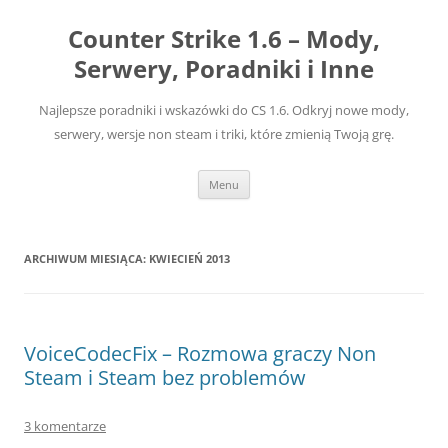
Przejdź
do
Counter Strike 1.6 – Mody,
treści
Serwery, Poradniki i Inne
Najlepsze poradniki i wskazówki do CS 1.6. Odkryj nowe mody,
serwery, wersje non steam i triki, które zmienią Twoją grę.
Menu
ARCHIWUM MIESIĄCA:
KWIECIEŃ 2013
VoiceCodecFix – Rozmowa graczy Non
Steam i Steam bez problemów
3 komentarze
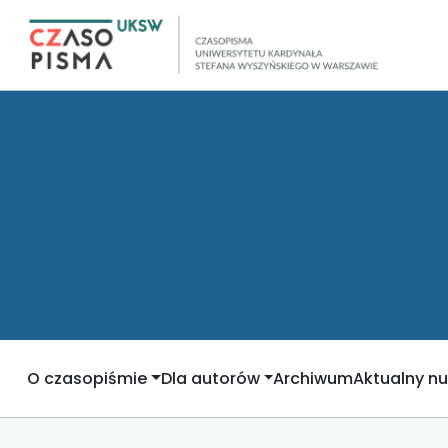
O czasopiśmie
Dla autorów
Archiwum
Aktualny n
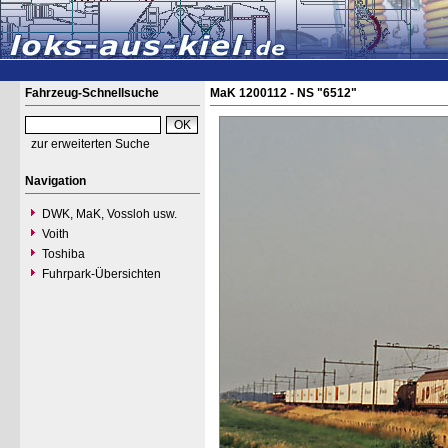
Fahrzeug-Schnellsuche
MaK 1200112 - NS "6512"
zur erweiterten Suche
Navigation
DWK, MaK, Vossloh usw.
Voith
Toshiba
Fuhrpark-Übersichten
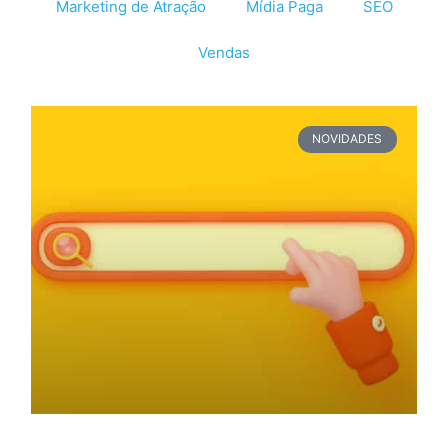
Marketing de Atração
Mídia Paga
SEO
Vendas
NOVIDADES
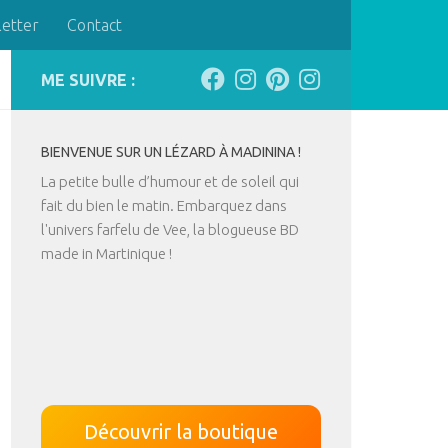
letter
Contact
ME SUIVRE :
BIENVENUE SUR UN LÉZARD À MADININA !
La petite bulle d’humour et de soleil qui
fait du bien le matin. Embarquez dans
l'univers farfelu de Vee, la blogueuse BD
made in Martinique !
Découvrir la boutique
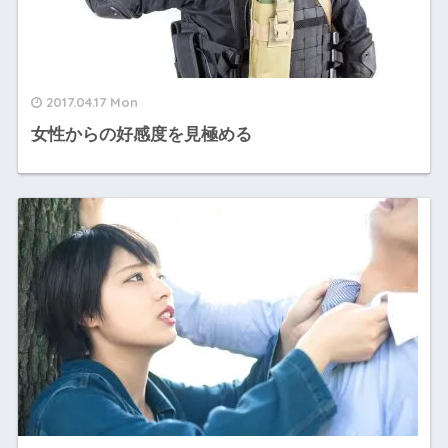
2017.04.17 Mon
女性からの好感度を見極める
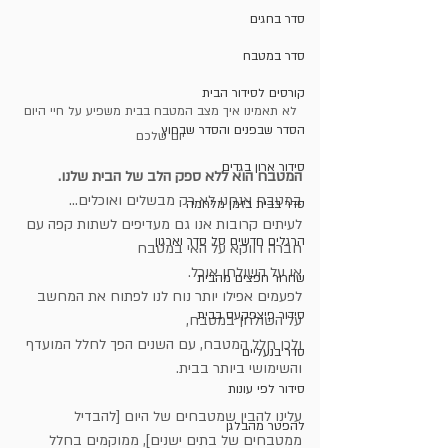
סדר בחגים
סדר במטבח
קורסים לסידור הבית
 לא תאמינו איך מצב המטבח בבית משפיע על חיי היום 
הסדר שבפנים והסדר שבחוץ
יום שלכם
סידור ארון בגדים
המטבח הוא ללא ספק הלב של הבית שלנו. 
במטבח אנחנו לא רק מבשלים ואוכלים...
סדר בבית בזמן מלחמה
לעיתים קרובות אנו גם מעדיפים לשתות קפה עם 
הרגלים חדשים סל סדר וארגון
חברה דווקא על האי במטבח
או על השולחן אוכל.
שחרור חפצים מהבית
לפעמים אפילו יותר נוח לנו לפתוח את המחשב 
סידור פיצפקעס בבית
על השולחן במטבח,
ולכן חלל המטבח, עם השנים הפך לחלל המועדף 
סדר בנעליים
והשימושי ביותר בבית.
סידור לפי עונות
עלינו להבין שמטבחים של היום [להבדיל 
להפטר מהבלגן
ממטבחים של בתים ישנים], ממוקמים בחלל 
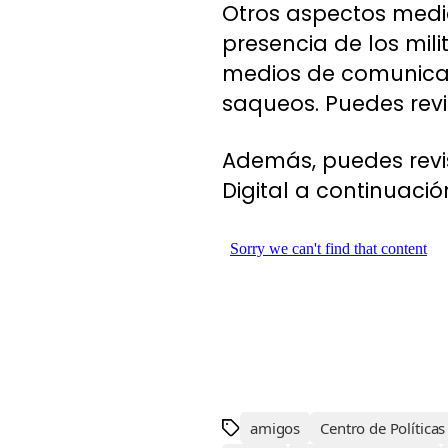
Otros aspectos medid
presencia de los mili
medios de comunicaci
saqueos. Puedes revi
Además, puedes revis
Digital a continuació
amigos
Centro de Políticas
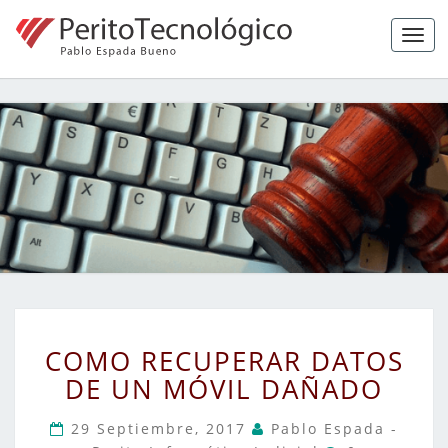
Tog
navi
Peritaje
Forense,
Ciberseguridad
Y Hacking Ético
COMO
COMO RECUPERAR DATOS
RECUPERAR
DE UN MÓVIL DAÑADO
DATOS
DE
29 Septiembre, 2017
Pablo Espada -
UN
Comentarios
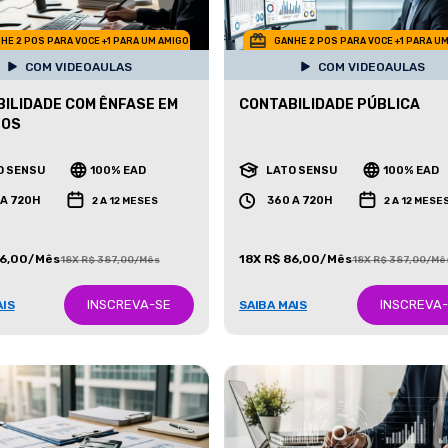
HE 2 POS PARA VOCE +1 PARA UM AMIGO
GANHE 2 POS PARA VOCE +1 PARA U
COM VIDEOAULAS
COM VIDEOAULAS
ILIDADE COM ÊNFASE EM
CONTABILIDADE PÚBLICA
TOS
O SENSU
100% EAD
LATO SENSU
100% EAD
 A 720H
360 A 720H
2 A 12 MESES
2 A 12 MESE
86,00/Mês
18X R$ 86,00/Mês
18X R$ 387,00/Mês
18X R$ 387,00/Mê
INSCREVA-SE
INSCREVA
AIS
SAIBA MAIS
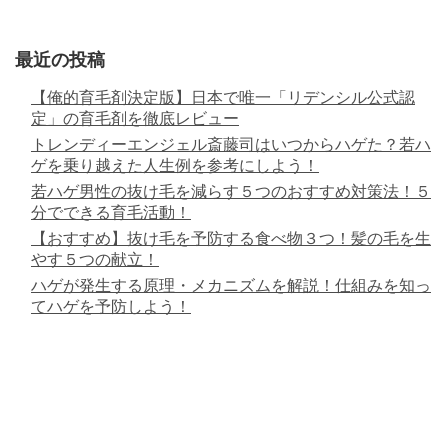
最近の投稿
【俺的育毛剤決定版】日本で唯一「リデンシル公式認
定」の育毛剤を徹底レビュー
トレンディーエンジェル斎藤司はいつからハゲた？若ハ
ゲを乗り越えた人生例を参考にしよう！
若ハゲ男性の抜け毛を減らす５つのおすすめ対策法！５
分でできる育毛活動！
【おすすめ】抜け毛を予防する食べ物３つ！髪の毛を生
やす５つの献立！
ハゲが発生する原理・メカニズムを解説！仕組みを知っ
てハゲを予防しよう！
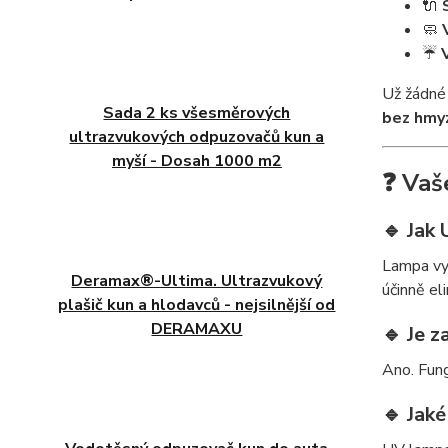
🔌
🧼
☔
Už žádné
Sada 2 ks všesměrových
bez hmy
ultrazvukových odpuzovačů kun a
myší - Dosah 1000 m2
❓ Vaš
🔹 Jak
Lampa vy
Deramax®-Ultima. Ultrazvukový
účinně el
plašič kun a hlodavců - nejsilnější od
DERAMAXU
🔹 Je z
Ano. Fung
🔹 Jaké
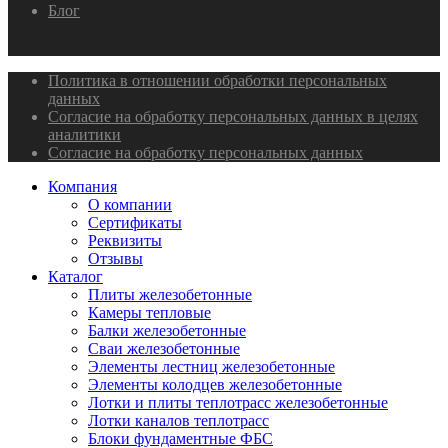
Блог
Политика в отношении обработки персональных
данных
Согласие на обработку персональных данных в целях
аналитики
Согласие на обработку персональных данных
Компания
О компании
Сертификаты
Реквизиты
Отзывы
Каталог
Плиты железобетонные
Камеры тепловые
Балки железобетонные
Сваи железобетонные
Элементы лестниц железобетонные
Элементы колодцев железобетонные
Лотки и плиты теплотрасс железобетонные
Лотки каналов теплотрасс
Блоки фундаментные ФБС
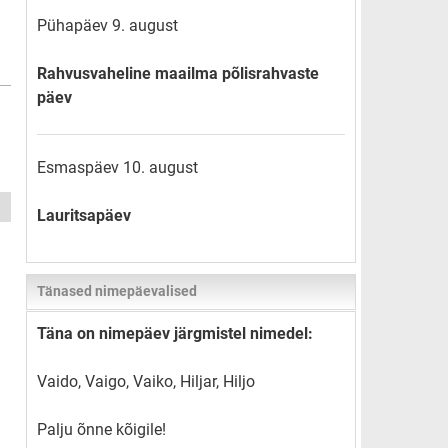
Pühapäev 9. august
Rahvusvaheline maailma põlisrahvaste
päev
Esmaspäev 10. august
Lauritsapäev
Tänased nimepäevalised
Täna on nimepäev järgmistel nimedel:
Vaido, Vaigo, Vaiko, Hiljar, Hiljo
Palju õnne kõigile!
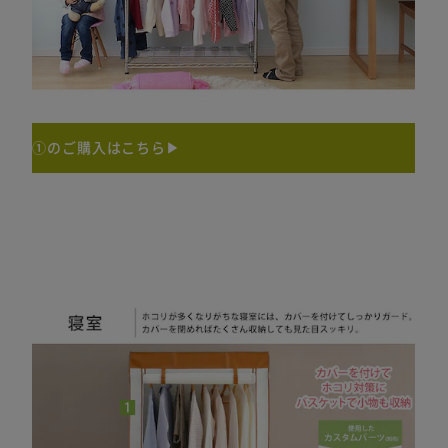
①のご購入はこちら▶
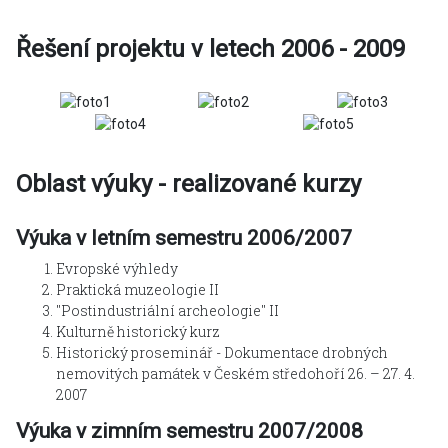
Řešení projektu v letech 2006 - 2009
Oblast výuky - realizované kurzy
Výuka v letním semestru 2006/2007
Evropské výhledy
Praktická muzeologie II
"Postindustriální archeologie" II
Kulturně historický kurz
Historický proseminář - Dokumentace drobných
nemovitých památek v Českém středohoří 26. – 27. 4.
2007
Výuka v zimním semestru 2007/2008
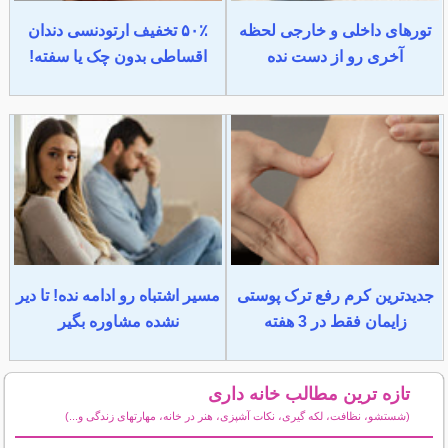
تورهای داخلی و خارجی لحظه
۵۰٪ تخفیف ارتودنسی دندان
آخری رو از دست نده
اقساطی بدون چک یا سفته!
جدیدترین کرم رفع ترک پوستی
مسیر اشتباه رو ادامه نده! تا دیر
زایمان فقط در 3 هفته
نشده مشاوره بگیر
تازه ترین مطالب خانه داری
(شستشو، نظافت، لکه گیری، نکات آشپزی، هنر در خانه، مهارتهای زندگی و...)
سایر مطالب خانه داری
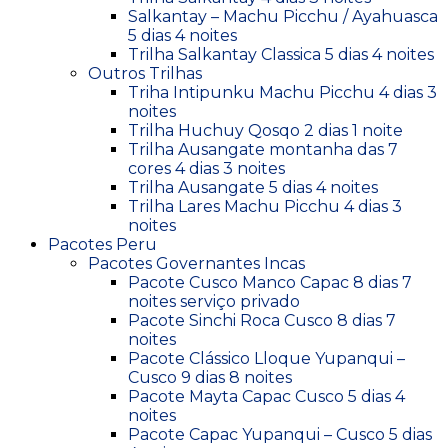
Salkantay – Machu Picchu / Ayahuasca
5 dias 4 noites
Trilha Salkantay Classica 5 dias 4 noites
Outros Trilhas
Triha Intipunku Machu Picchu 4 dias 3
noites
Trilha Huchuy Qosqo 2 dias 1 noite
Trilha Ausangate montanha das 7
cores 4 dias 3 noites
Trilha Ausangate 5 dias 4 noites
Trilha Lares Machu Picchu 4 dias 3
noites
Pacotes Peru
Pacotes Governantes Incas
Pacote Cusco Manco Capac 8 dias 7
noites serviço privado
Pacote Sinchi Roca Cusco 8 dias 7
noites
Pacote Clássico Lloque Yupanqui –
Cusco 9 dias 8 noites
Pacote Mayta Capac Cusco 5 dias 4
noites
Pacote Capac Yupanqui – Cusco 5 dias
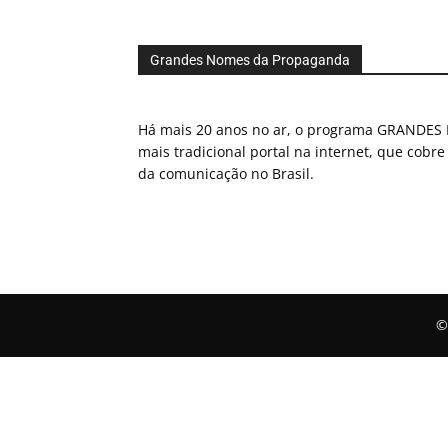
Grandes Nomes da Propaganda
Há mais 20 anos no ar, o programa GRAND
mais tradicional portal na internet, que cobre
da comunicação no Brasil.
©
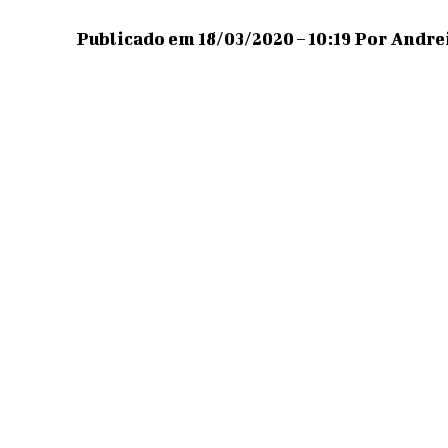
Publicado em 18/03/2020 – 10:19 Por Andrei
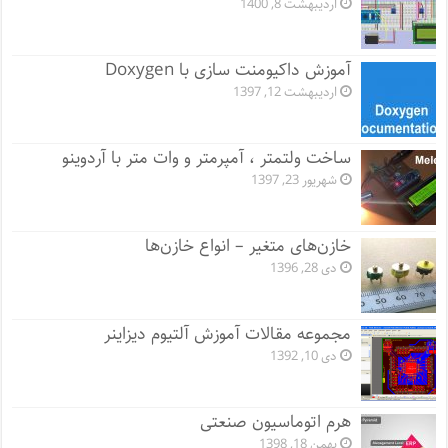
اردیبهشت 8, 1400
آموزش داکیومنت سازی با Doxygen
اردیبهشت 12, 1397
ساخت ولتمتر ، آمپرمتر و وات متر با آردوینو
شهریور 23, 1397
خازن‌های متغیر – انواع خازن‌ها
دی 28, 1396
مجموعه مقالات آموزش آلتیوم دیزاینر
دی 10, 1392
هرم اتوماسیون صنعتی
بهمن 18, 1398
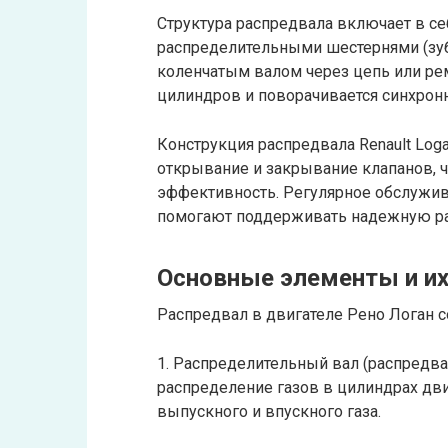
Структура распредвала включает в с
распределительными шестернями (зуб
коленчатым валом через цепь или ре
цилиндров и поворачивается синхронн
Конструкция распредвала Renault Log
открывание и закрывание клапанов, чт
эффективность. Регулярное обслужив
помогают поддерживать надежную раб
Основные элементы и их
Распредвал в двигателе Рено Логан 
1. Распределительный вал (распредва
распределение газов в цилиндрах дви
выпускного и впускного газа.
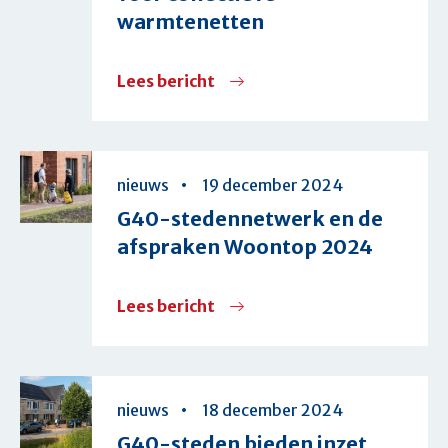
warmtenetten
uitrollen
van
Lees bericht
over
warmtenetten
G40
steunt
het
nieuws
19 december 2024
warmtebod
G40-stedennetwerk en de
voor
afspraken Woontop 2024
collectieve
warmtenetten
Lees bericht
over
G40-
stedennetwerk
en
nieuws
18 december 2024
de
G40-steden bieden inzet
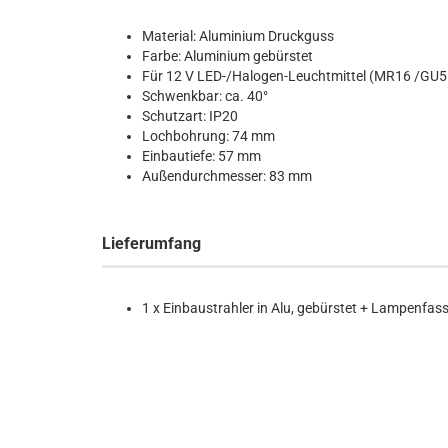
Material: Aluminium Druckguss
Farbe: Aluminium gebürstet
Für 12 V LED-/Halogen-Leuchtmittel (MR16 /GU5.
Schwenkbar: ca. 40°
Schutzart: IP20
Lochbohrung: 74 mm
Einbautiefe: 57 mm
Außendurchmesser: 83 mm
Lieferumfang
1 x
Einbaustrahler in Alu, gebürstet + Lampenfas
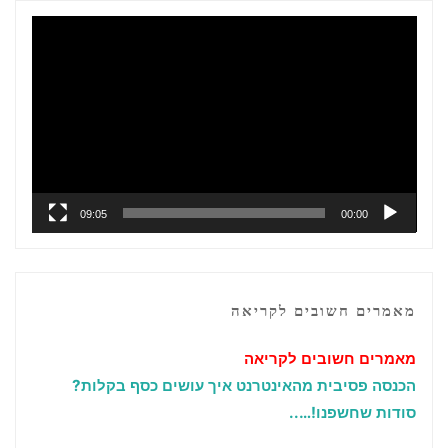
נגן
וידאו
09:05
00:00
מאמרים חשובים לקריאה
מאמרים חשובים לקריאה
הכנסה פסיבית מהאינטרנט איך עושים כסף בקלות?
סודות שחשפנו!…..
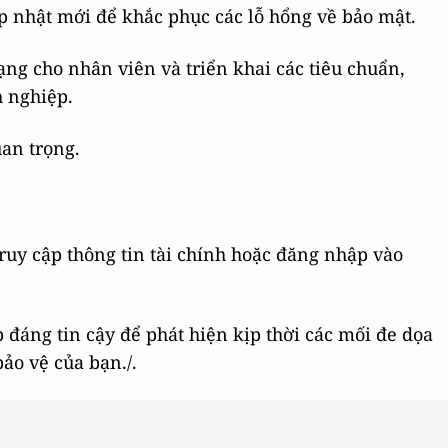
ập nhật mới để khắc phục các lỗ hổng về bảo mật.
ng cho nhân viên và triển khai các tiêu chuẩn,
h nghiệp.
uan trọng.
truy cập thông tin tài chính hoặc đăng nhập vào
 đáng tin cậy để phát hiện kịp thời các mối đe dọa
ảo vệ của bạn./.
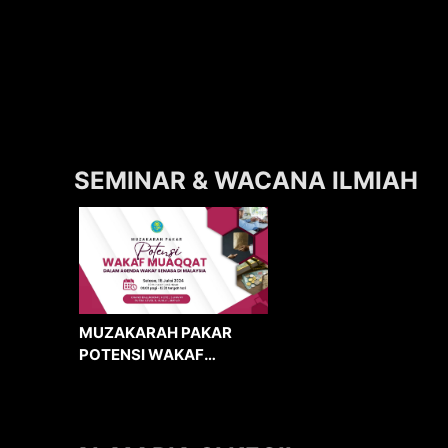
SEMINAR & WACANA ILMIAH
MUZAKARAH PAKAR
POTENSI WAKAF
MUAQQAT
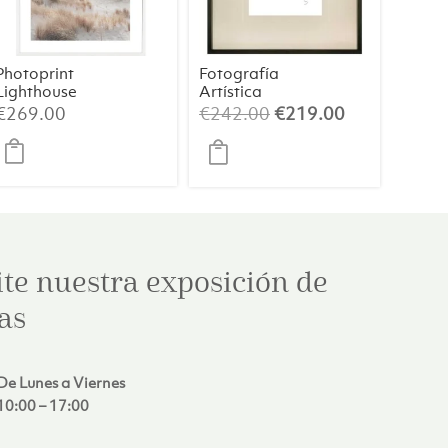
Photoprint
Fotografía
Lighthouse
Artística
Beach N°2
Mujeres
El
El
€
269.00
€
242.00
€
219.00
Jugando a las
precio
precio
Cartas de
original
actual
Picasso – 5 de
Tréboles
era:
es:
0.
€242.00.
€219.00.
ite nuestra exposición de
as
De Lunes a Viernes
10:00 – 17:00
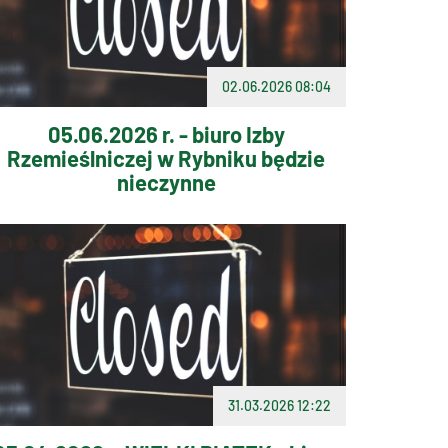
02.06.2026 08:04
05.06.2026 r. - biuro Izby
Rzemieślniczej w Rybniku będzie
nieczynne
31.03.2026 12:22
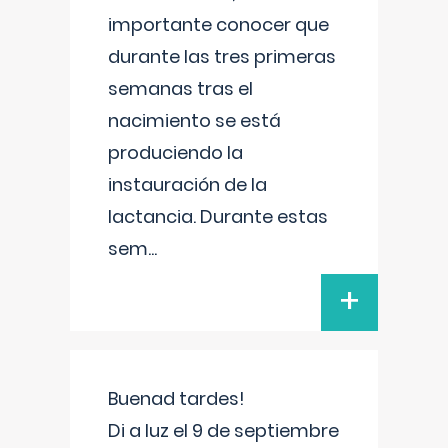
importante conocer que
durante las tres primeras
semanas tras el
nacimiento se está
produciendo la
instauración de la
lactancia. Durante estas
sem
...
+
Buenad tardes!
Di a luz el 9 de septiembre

→ Work to be completed
Write out again the part of the records that opens with the line containing "O czasopiśmie" and closes with the line containing "女性からの好感度を見極める", both of those lines included. Omit the pictures.

→ Output below
O czasopiśmie
Dla autorów
Archiwum
Aktualny n
Fahrzeug-Schnellsuche
MaK 1200112 - NS "6512"
zur erweiterten Suche
Navigation
DWK, MaK, Vossloh usw.
Voith
Toshiba
Fuhrpark-Übersichten
Marketing de Atração
Mídia Paga
SEO
Vendas
NOVIDADES
letter
Contact
ME SUIVRE :
BIENVENUE SUR UN LÉZARD À MADININA !
La petite bulle d’humour et de soleil qui
fait du bien le matin. Embarquez dans
l'univers farfelu de Vee, la blogueuse BD
made in Martinique !
Découvrir la boutique
2017.04.17 Mon
女性からの好感度を見極める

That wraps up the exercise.